I’m out of OPTT: 13% wasn’t worth the risk

Last Updated on January 28, 2021 by Henry John

What would have happened to my reserve cash if traders on wallstreetbets had decided to take on OPTT instead of GME or AMC?

I’d be f*cked right now; losing my reserved cash, over 30% of my portfolio, completely. And that’s probably the best-case scenario.

Last week I took a short position on OPTT, a move that was prompted by the unprecedented rise in the stock’s price. I felt that the stock was being pumped following its crazy rise that continued for days because there was nothing tangible justifying the crazy rise.

The stock’s price went from $3.60 on Wednesday, 20th January 2021, to a high of 6.84 on Monday, 25th January 2021, during intra-day trading. OPTT literally doubled in just 3 trading days, I thought that was absurd (although not as absurd as GME).

As the stock kept spiking, I kept increasing my position, and all I told myself was that “for a company like OPTT, one thing is certain: It’ll eventually fall hard when the pumpers run out of steam”.

Holding on to my short position exposed me to too much risk than I anticipated when taking the position.

Lucky for me, I covered my short position today, 28th January 2021, as the stock went down by more than 14% before closing down by 2.68%.

I did make a 13% profit after covering my position, honestly, 13% wasn’t worth the risk. And I’m not comfortable, or happy if you may, with the volatility in the market right now, and the apparent traders’ behavior that is said to be consistent with a bubble-like sentiment.

We’ve seen crazy spikes in stock prices and I’m convinced that we are now investing our money in a crazy market.

And amidst all that’s going on in the market today, a quote from Warren Buffett keeps echoing in me, “Be fearful when others are greedy and greedy when others are fearful”.

With each passing day, I’m becoming more convinced that Cash may very well be king in 2021.

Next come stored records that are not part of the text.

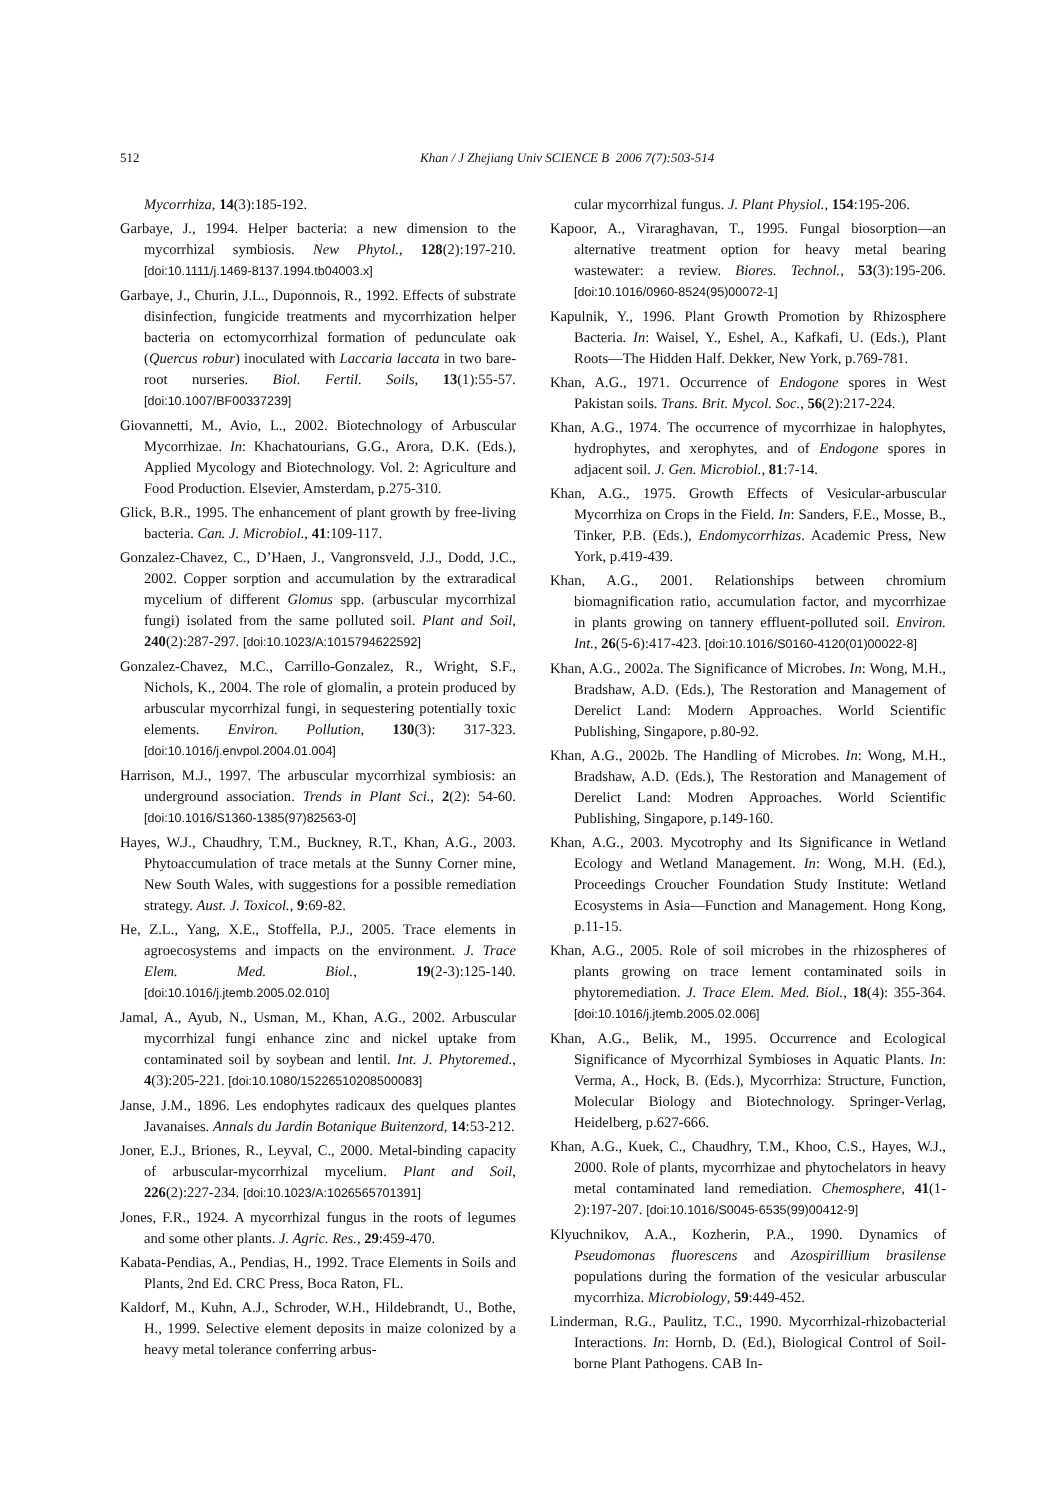512 Khan / J Zhejiang Univ SCIENCE B 2006 7(7):503-514
Mycorrhiza, 14(3):185-192.
Garbaye, J., 1994. Helper bacteria: a new dimension to the mycorrhizal symbiosis. New Phytol., 128(2):197-210. [doi:10.1111/j.1469-8137.1994.tb04003.x]
Garbaye, J., Churin, J.L., Duponnois, R., 1992. Effects of substrate disinfection, fungicide treatments and mycorrhization helper bacteria on ectomycorrhizal formation of pedunculate oak (Quercus robur) inoculated with Laccaria laccata in two bare-root nurseries. Biol. Fertil. Soils, 13(1):55-57. [doi:10.1007/BF00337239]
Giovannetti, M., Avio, L., 2002. Biotechnology of Arbuscular Mycorrhizae. In: Khachatourians, G.G., Arora, D.K. (Eds.), Applied Mycology and Biotechnology. Vol. 2: Agriculture and Food Production. Elsevier, Amsterdam, p.275-310.
Glick, B.R., 1995. The enhancement of plant growth by free-living bacteria. Can. J. Microbiol., 41:109-117.
Gonzalez-Chavez, C., D’Haen, J., Vangronsveld, J.J., Dodd, J.C., 2002. Copper sorption and accumulation by the extraradical mycelium of different Glomus spp. (arbuscular mycorrhizal fungi) isolated from the same polluted soil. Plant and Soil, 240(2):287-297. [doi:10.1023/A:1015794622592]
Gonzalez-Chavez, M.C., Carrillo-Gonzalez, R., Wright, S.F., Nichols, K., 2004. The role of glomalin, a protein produced by arbuscular mycorrhizal fungi, in sequestering potentially toxic elements. Environ. Pollution, 130(3): 317-323. [doi:10.1016/j.envpol.2004.01.004]
Harrison, M.J., 1997. The arbuscular mycorrhizal symbiosis: an underground association. Trends in Plant Sci., 2(2): 54-60. [doi:10.1016/S1360-1385(97)82563-0]
Hayes, W.J., Chaudhry, T.M., Buckney, R.T., Khan, A.G., 2003. Phytoaccumulation of trace metals at the Sunny Corner mine, New South Wales, with suggestions for a possible remediation strategy. Aust. J. Toxicol., 9:69-82.
He, Z.L., Yang, X.E., Stoffella, P.J., 2005. Trace elements in agroecosystems and impacts on the environment. J. Trace Elem. Med. Biol., 19(2-3):125-140. [doi:10.1016/j.jtemb.2005.02.010]
Jamal, A., Ayub, N., Usman, M., Khan, A.G., 2002. Arbuscular mycorrhizal fungi enhance zinc and nickel uptake from contaminated soil by soybean and lentil. Int. J. Phytoremed., 4(3):205-221. [doi:10.1080/15226510208500083]
Janse, J.M., 1896. Les endophytes radicaux des quelques plantes Javanaises. Annals du Jardin Botanique Buitenzord, 14:53-212.
Joner, E.J., Briones, R., Leyval, C., 2000. Metal-binding capacity of arbuscular-mycorrhizal mycelium. Plant and Soil, 226(2):227-234. [doi:10.1023/A:1026565701391]
Jones, F.R., 1924. A mycorrhizal fungus in the roots of legumes and some other plants. J. Agric. Res., 29:459-470.
Kabata-Pendias, A., Pendias, H., 1992. Trace Elements in Soils and Plants, 2nd Ed. CRC Press, Boca Raton, FL.
Kaldorf, M., Kuhn, A.J., Schroder, W.H., Hildebrandt, U., Bothe, H., 1999. Selective element deposits in maize colonized by a heavy metal tolerance conferring arbus-
cular mycorrhizal fungus. J. Plant Physiol., 154:195-206.
Kapoor, A., Viraraghavan, T., 1995. Fungal biosorption—an alternative treatment option for heavy metal bearing wastewater: a review. Biores. Technol., 53(3):195-206. [doi:10.1016/0960-8524(95)00072-1]
Kapulnik, Y., 1996. Plant Growth Promotion by Rhizosphere Bacteria. In: Waisel, Y., Eshel, A., Kafkafi, U. (Eds.), Plant Roots—The Hidden Half. Dekker, New York, p.769-781.
Khan, A.G., 1971. Occurrence of Endogone spores in West Pakistan soils. Trans. Brit. Mycol. Soc., 56(2):217-224.
Khan, A.G., 1974. The occurrence of mycorrhizae in halophytes, hydrophytes, and xerophytes, and of Endogone spores in adjacent soil. J. Gen. Microbiol., 81:7-14.
Khan, A.G., 1975. Growth Effects of Vesicular-arbuscular Mycorrhiza on Crops in the Field. In: Sanders, F.E., Mosse, B., Tinker, P.B. (Eds.), Endomycorrhizas. Academic Press, New York, p.419-439.
Khan, A.G., 2001. Relationships between chromium biomagnification ratio, accumulation factor, and mycorrhizae in plants growing on tannery effluent-polluted soil. Environ. Int., 26(5-6):417-423. [doi:10.1016/S0160-4120(01)00022-8]
Khan, A.G., 2002a. The Significance of Microbes. In: Wong, M.H., Bradshaw, A.D. (Eds.), The Restoration and Management of Derelict Land: Modern Approaches. World Scientific Publishing, Singapore, p.80-92.
Khan, A.G., 2002b. The Handling of Microbes. In: Wong, M.H., Bradshaw, A.D. (Eds.), The Restoration and Management of Derelict Land: Modren Approaches. World Scientific Publishing, Singapore, p.149-160.
Khan, A.G., 2003. Mycotrophy and Its Significance in Wetland Ecology and Wetland Management. In: Wong, M.H. (Ed.), Proceedings Croucher Foundation Study Institute: Wetland Ecosystems in Asia—Function and Management. Hong Kong, p.11-15.
Khan, A.G., 2005. Role of soil microbes in the rhizospheres of plants growing on trace lement contaminated soils in phytoremediation. J. Trace Elem. Med. Biol., 18(4): 355-364. [doi:10.1016/j.jtemb.2005.02.006]
Khan, A.G., Belik, M., 1995. Occurrence and Ecological Significance of Mycorrhizal Symbioses in Aquatic Plants. In: Verma, A., Hock, B. (Eds.), Mycorrhiza: Structure, Function, Molecular Biology and Biotechnology. Springer-Verlag, Heidelberg, p.627-666.
Khan, A.G., Kuek, C., Chaudhry, T.M., Khoo, C.S., Hayes, W.J., 2000. Role of plants, mycorrhizae and phytochelators in heavy metal contaminated land remediation. Chemosphere, 41(1-2):197-207. [doi:10.1016/S0045-6535(99)00412-9]
Klyuchnikov, A.A., Kozherin, P.A., 1990. Dynamics of Pseudomonas fluorescens and Azospirillium brasilense populations during the formation of the vesicular arbuscular mycorrhiza. Microbiology, 59:449-452.
Linderman, R.G., Paulitz, T.C., 1990. Mycorrhizal-rhizobacterial Interactions. In: Hornb, D. (Ed.), Biological Control of Soil-borne Plant Pathogens. CAB In-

10 thoughts on “I’m out of OPTT: 13% wasn’t worth the risk”

  1. congrats! Maybe I should have sold it at the top for a mini gain but I’m just riding it out and am still up a few bucks. Quite a few of my small caps are crazy volatile right now… I’m just leaving them alone bc whatever is going on is out of my league. I have a similar position in Nokia and it was up 84% at one point yesterday! back down to normal today.

    Reply
    • I exited my Nokia position, along with many other small-cap stocks.

      Generally, any stock with a price below $30 and a Market Cap below $25 Billion is getting offloaded.

      I’m not comfortable with too much volatility, and if a stock is too volatile I dump it.
      For me, it’s investing and maybe for others, it’s trading. Hence, I’m not looking to trade a stock that will double my money in few days. I’m in for the long run.

      Reply
      • yeah I’ve been thinking about doing the same but historically have pretty bad timing so have been worried about screwing myself. It just seems obvious that something bad is about to happen and I should liquidate just to have some extra cash on hand when it does. Then again, knowing me I would miss that too lol. Well anyway I have one mid cap stock I’m going to give till monday when it has a tendency to bounce up, then I’ll trim it and start building a better cash position.

        Reply
          • BILI. rather, I guess it’s not a midcap anymore but it was when I bought it. I like the stock and I think it can still grow down the road but it’s the only position I have where trimming would make any difference to my budget. Otherwise I could probably pull small profits off of some of my other positions. Even if it’s just a little from each I guess it adds up.

            (do you have spam filters set on high here? It’s making me wait to post this.)

          • i got in at $25, took out profit at $50, got my first real taste of FOMO by $80, bought back in, panicked, sold back out, panicked, bought back in at $100, and it was going for a good climb after that up to 140 but has been struggling the last few days. Luckily I kept some of my initial investment so I didn’t screw myself too hard through all of that, but all the panicking was a great lesson in “don’t ever lose your cool like that again.” That was the kick in the pants to start really learning about what I’m doing.

            (yeah it tells me “you are posting comments too quickly. Slow down.”and makes me wait half the day.)

          • I guess we all need one or two panicked sell/buy to start learning how to hold our position on a sound investment, long term, through highs and lows.

            “Courage taught me no matter how bad a crisis gets … any sound investment will eventually pay off.” — Carlos Slim Helu

            Sorry about the spam filter.